--- Dataset entries ---
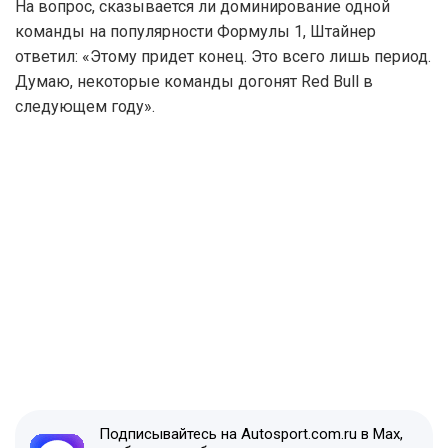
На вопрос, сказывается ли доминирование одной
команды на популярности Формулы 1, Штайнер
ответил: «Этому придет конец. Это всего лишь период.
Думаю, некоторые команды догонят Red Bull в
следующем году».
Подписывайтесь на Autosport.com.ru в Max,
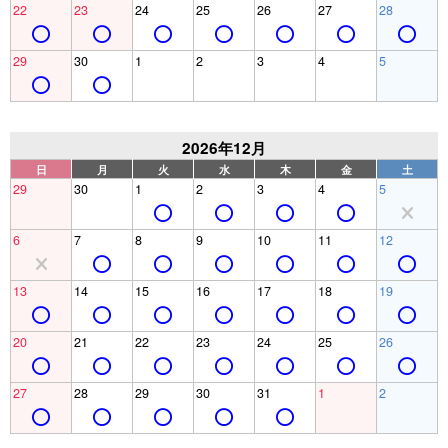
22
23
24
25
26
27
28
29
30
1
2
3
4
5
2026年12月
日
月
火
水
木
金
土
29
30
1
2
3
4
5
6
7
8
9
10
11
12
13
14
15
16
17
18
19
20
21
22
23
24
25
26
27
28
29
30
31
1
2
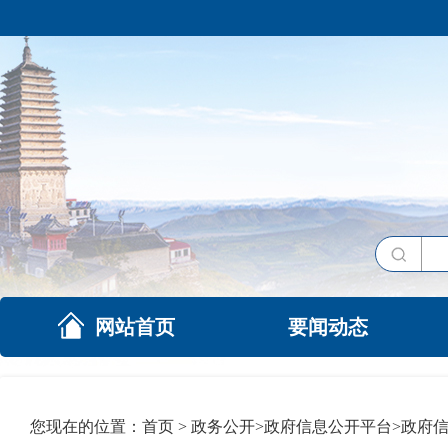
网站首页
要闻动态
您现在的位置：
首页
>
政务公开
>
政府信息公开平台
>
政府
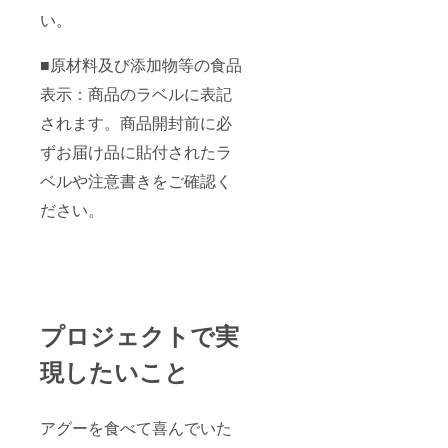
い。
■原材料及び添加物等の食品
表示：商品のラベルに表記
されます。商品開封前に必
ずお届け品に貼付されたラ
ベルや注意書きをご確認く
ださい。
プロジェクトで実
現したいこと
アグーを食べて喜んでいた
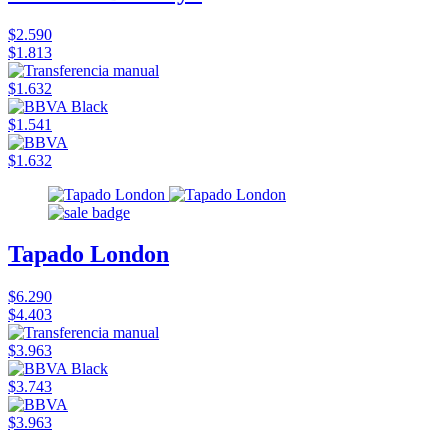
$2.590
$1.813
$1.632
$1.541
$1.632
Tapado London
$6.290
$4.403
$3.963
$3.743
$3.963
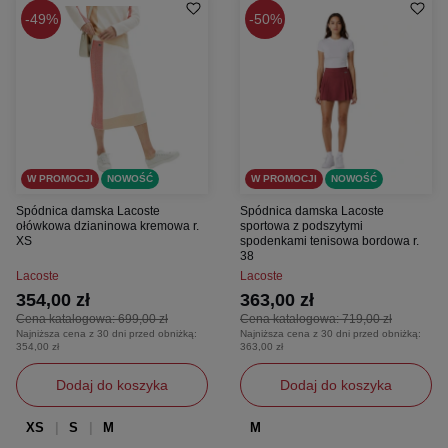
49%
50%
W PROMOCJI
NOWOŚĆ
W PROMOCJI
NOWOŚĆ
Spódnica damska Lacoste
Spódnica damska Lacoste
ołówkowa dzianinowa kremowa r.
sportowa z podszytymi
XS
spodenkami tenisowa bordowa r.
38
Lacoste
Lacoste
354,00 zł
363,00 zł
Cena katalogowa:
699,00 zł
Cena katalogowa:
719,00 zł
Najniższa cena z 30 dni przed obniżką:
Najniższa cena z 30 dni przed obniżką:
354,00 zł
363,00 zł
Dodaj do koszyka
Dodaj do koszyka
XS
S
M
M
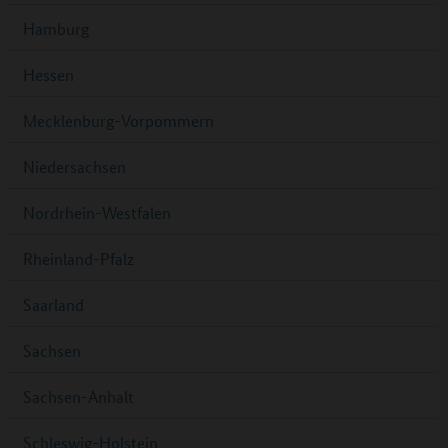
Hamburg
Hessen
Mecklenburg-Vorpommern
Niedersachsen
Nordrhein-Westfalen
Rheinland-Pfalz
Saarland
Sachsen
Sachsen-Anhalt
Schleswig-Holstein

--- Exercise objective ---
Recast the text lines of all the records above as a Markdown table with two columns, n for the row number and Line for the line itself, and omit any blank lines. Leave the pictures out of the answer.

--- Output below ---
| n | Line |
|---|---|
| 1 | На вопрос, сказывается ли доминирование одной |
| 2 | команды на популярности Формулы 1, Штайнер |
| 3 | ответил: «Этому придет конец. Это всего лишь период. |
| 4 | Думаю, некоторые команды догонят Red Bull в |
| 5 | следующем году». |
| 6 | Подписывайтесь на Autosport.com.ru в Max, |
| 7 | 22 |
| 8 | 23 |
| 9 | 24 |
| 10 | 25 |
| 11 | 26 |
| 12 | 27 |
| 13 | 28 |
| 14 | 29 |
| 15 | 30 |
| 16 | 1 |
| 17 | 2 |
| 18 | 3 |
| 19 | 4 |
| 20 | 5 |
| 21 | 2026年12月 |
| 22 | 日 |
| 23 | 月 |
| 24 | 火 |
| 25 | 水 |
| 26 | 木 |
| 27 | 金 |
| 28 | 土 |
| 29 | 29 |
| 30 | 30 |
| 31 | 1 |
| 32 | 2 |
| 33 | 3 |
| 34 | 4 |
| 35 | 5 |
| 36 | 6 |
| 37 | 7 |
| 38 | 8 |
| 39 | 9 |
| 40 | 10 |
| 41 | 11 |
| 42 | 12 |
| 43 | 13 |
| 44 | 14 |
| 45 | 15 |
| 46 | 16 |
| 47 | 17 |
| 48 | 18 |
| 49 | 19 |
| 50 | 20 |
| 51 | 21 |
| 52 | 22 |
| 53 | 23 |
| 54 | 24 |
| 55 | 25 |
| 56 | 26 |
| 57 | 27 |
| 58 | 28 |
| 59 | 29 |
| 60 | 30 |
| 61 | 31 |
| 62 | 1 |
| 63 | 2 |
| 64 | 网站首页 |
| 65 | 要闻动态 |
| 66 | 您现在的位置： |
| 67 | 首页 |
| 68 | > |
| 69 | 政务公开 |
| 70 | > |
| 71 | 政府信息公开平台 |
| 72 | > |
| 73 | 政府 |
| 74 | い。 |
| 75 | ■原材料及び添加物等の食品 |
| 76 | 表示：商品のラベルに表記 |
| 77 | されます。商品開封前に必 |
| 78 | ずお届け品に貼付されたラ |
| 79 | ベルや注意書きをご確認く |
| 80 | ださい。 |
| 81 | プロジェクトで実 |
| 82 | 現したいこと |
| 83 | アグーを食べて喜んでいた |
| 84 | $2.590 |
| 85 | $1.813 |
| 86 | $1.632 |
| 87 | $1.541 |
| 88 | $1.632 |
| 89 | Tapado London |
| 90 | $6.290 |
| 91 | $4.403 |
| 92 | $3.963 |
| 93 | $3.743 |
| 94 | $3.963 |
| 95 | 49% |
| 96 | 50% |
| 97 | W PROMOCJI |
| 98 | NOWOŚĆ |
| 99 | W PROMOCJI |
| 100 | NOWOŚĆ |
| 101 | Spódnica damska Lacoste |
| 102 | Spódnica damska Lacoste |
| 103 | ołówkowa dzianinowa kremowa r. |
| 104 | sportowa z podszytymi |
| 105 | XS |
| 106 | spodenkami tenisowa bordowa r. |
| 107 | 38 |
| 108 | Lacoste |
| 109 | Lacoste |
| 110 | 354,00 zł |
| 111 | 363,00 zł |
| 112 | Cena katalogowa: |
| 113 | 699,00 zł |
| 114 | Cena katalogowa: |
| 115 | 719,00 zł |
| 116 | Najniższa cena z 30 dni przed obniżką: |
| 117 | Najniższa cena z 30 dni przed obniżką: |
| 118 | 354,00 zł |
| 119 | 363,00 zł |
| 120 | Dodaj do koszyka |
| 121 | Dodaj do koszyka |
| 122 | XS |
| 123 | S |
| 124 | M |
| 125 | M |
| 126 | Hamburg |
| 127 | Hessen |
| 128 | Mecklenburg-Vorpommern |
| 129 | Niedersachsen |
| 130 | Nordrhein-Westfalen |
| 131 | Rheinland-Pfalz |
| 132 | Saarland |
| 133 | Sachsen |
| 134 | Sachsen-Anhalt |
| 135 | Schleswig-Holstein |